Keine Exponentialfunktion für den Anstieg von Kohlendioxid
Allerdings wächst nicht alles, was schnell wächst, exponentiell, obwohl oft gesagt wird, dass die Menge an Kohlendioxid, die unsere Zivilisation infolge der Verbrennung von Kohle, Öl und Gas in die Atmosphäre bläst, nicht exponentiell zunimmt. Denn das würde bedeuten, dass unsere jährlichen Kohlendioxidemissionen davon abhängen würden, wie viel Kohlendioxid die Atmosphäre bereits enthält.

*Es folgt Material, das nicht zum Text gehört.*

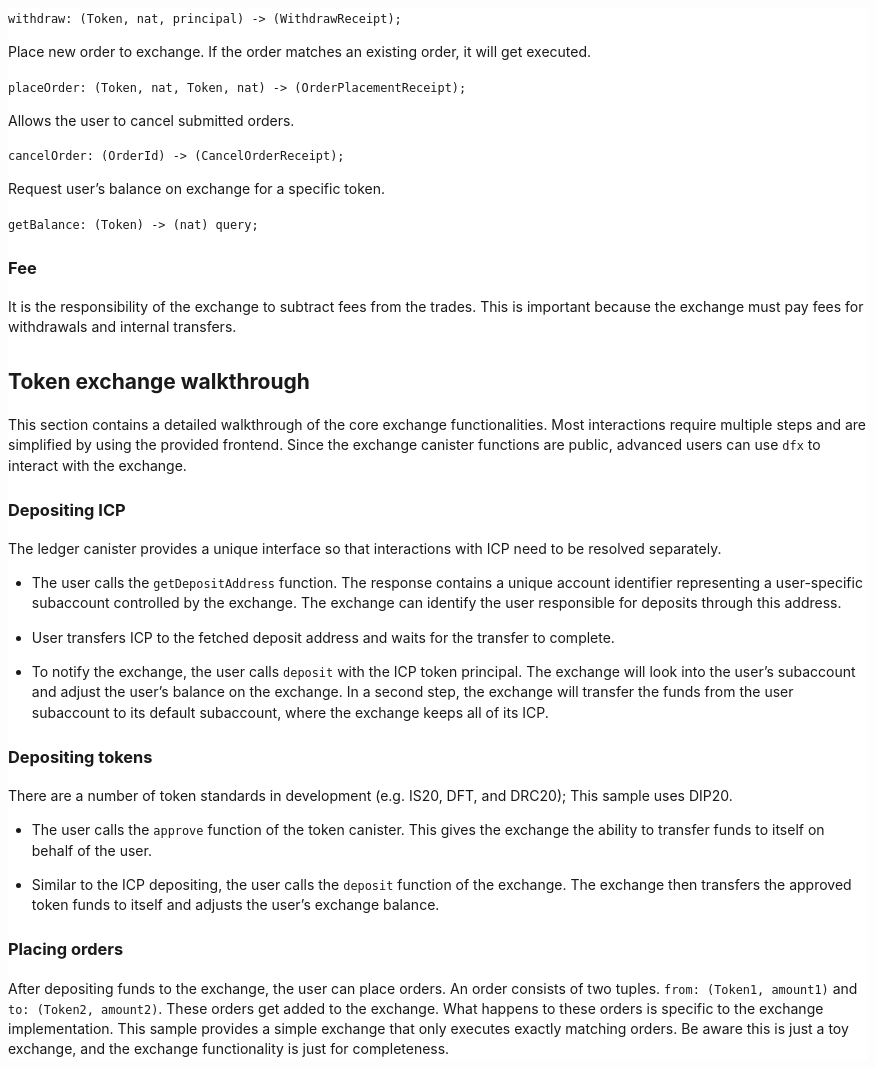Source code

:    withdraw: (Token, nat, principal) -> (WithdrawReceipt);

Place new order to exchange. If the order matches an existing order, it will get executed.

    placeOrder: (Token, nat, Token, nat) -> (OrderPlacementReceipt);

Allows the user to cancel submitted orders.

    cancelOrder: (OrderId) -> (CancelOrderReceipt);

Request user’s balance on exchange for a specific token.

    getBalance: (Token) -> (nat) query;

### Fee

It is the responsibility of the exchange to subtract fees from the trades. This is important because the exchange must pay fees for withdrawals and internal transfers.

## Token exchange walkthrough

This section contains a detailed walkthrough of the core exchange functionalities. Most interactions require multiple steps and are simplified by using the provided frontend. Since the exchange canister functions are public, advanced users can use `dfx` to interact with the exchange.

### Depositing ICP

The ledger canister provides a unique interface so that interactions with ICP need to be resolved separately.

-   The user calls the `getDepositAddress` function. The response contains a unique account identifier representing a user-specific subaccount controlled by the exchange. The exchange can identify the user responsible for deposits through this address.

-   User transfers ICP to the fetched deposit address and waits for the transfer to complete.

-   To notify the exchange, the user calls `deposit` with the ICP token principal. The exchange will look into the user’s subaccount and adjust the user’s balance on the exchange. In a second step, the exchange will transfer the funds from the user subaccount to its default subaccount, where the exchange keeps all of its ICP.

### Depositing tokens

There are a number of token standards in development (e.g. IS20, DFT, and DRC20); This sample uses DIP20.

-   The user calls the `approve` function of the token canister. This gives the exchange the ability to transfer funds to itself on behalf of the user.

-   Similar to the ICP depositing, the user calls the `deposit` function of the exchange. The exchange then transfers the approved token funds to itself and adjusts the user’s exchange balance.

### Placing orders

After depositing funds to the exchange, the user can place orders. An order consists of two tuples. `from: (Token1, amount1)` and `to: (Token2, amount2)`. These orders get added to the exchange. What happens to these orders is specific to the exchange implementation. This sample provides a simple exchange that only executes exactly matching orders. Be aware this is just a toy exchange, and the exchange functionality is just for completeness.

In Wirklichkeit sind wir jedoch allein dafür verantwortlich, dass die Menge dieses Treibhauses, das aus Kaminen, Stapeln und Abgasen strömt, seit vielen Jahren kontinuierlich wächst. 1950 waren es ungefähr 6,5 Milliarden Tonnen, 2018 waren es ungefähr 38 Milliarden Tonnen Kohlendioxid, die in die Erdatmosphäre gelangten. Bereits im Jahr 2010 beliefen sich die weltweiten CO2-Emissionen auf rund 33 Milliarden Tonnen. Seitdem hat sich der Anstieg deutlich verlangsamt. Weit und breit keine Exponentialfunktion.
Dies ist jedoch nur ein Hoffnungsschimmer. Denn die wirkliche Gefahr des Treibhausgases Kohlendioxid besteht darin, dass es – sobald es in der Atmosphäre aufsteigt – Tausende von Jahren dort bleibt. Daher tragen unsere jährlichen Kohlendioxidemissionen zwangsläufig zu einer zunehmenden Menge dieses Gases in der Atmosphäre bei. Selbst wenn unsere CO2-Emissionen in den kommenden Jahren sinken würden, wie wir es uns vorgenommen haben, würden diese Emissionen in die Atmosphäre zu noch mehr CO2-Emissionen führen.
Nur wenn wir praktisch kein CO2-Gas mehr freisetzen, bleibt die Menge an Kohlendioxidgas in der Erdatmosphäre gleich. Und je nachdem, wie viel Kohlendioxid die Atmosphäre enthält, führt der damit verbundene Treibhauseffekt zu einer neuen – höheren – globalen Durchschnittstemperatur.